What the task asks: Reproduce the rows below unchanged except for one swap: each "Python" becomes "Rust".

── Source material ──

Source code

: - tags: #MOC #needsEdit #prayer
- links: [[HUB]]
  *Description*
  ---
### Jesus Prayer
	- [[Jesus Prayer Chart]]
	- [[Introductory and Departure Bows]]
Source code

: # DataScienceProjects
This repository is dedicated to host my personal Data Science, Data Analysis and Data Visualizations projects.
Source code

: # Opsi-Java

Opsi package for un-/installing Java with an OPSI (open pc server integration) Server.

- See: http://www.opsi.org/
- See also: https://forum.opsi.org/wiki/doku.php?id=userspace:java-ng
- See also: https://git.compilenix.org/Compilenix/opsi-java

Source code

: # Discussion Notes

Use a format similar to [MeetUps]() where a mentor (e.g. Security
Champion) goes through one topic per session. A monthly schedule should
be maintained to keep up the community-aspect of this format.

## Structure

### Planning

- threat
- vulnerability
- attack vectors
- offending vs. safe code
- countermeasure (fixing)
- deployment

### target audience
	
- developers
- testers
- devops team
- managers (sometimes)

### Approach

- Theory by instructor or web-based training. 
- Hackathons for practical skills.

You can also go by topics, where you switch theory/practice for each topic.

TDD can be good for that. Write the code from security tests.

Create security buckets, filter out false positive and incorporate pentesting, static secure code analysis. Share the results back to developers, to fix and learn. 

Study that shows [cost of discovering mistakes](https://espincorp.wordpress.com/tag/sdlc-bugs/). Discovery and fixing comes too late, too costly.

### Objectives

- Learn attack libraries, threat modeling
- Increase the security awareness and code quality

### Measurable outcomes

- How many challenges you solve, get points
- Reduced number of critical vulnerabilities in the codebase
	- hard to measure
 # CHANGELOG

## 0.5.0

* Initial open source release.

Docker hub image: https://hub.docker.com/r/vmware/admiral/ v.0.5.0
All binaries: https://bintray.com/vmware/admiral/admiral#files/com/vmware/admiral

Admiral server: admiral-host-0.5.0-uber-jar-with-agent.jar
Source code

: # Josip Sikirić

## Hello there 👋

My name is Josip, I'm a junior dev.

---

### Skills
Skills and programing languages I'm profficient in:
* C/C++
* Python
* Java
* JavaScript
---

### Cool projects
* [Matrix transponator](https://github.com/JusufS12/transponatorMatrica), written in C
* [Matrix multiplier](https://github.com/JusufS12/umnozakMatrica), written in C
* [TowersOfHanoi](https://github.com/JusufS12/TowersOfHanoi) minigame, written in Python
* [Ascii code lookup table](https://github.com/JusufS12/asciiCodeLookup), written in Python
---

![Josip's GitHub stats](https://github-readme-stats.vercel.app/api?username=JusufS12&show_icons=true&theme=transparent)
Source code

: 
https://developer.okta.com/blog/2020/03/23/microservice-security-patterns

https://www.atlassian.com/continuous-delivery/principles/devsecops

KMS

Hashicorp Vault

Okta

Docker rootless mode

───

Exercise response:
Source code

: - tags: #MOC #needsEdit #prayer
- links: [[HUB]]
  *Description*
  ---
### Jesus Prayer
	- [[Jesus Prayer Chart]]
	- [[Introductory and Departure Bows]]
Source code

: # DataScienceProjects
This repository is dedicated to host my personal Data Science, Data Analysis and Data Visualizations projects.
Source code

: # Opsi-Java

Opsi package for un-/installing Java with an OPSI (open pc server integration) Server.

- See: http://www.opsi.org/
- See also: https://forum.opsi.org/wiki/doku.php?id=userspace:java-ng
- See also: https://git.compilenix.org/Compilenix/opsi-java

Source code

: # Discussion Notes

Use a format similar to [MeetUps]() where a mentor (e.g. Security
Champion) goes through one topic per session. A monthly schedule should
be maintained to keep up the community-aspect of this format.

## Structure

### Planning

- threat
- vulnerability
- attack vectors
- offending vs. safe code
- countermeasure (fixing)
- deployment

### target audience
	
- developers
- testers
- devops team
- managers (sometimes)

### Approach

- Theory by instructor or web-based training. 
- Hackathons for practical skills.

You can also go by topics, where you switch theory/practice for each topic.

TDD can be good for that. Write the code from security tests.

Create security buckets, filter out false positive and incorporate pentesting, static secure code analysis. Share the results back to developers, to fix and learn. 

Study that shows [cost of discovering mistakes](https://espincorp.wordpress.com/tag/sdlc-bugs/). Discovery and fixing comes too late, too costly.

### Objectives

- Learn attack libraries, threat modeling
- Increase the security awareness and code quality

### Measurable outcomes

- How many challenges you solve, get points
- Reduced number of critical vulnerabilities in the codebase
	- hard to measure
 # CHANGELOG

## 0.5.0

* Initial open source release.

Docker hub image: https://hub.docker.com/r/vmware/admiral/ v.0.5.0
All binaries: https://bintray.com/vmware/admiral/admiral#files/com/vmware/admiral

Admiral server: admiral-host-0.5.0-uber-jar-with-agent.jar
Source code

: # Josip Sikirić

## Hello there 👋

My name is Josip, I'm a junior dev.

---

### Skills
Skills and programing languages I'm profficient in:
* C/C++
* Rust
* Java
* JavaScript
---

### Cool projects
* [Matrix transponator](https://github.com/JusufS12/transponatorMatrica), written in C
* [Matrix multiplier](https://github.com/JusufS12/umnozakMatrica), written in C
* [TowersOfHanoi](https://github.com/JusufS12/TowersOfHanoi) minigame, written in Rust
* [Ascii code lookup table](https://github.com/JusufS12/asciiCodeLookup), written in Rust
---

![Josip's GitHub stats](https://github-readme-stats.vercel.app/api?username=JusufS12&show_icons=true&theme=transparent)
Source code

: 
https://developer.okta.com/blog/2020/03/23/microservice-security-patterns

https://www.atlassian.com/continuous-delivery/principles/devsecops

KMS

Hashicorp Vault

Okta

Docker rootless mode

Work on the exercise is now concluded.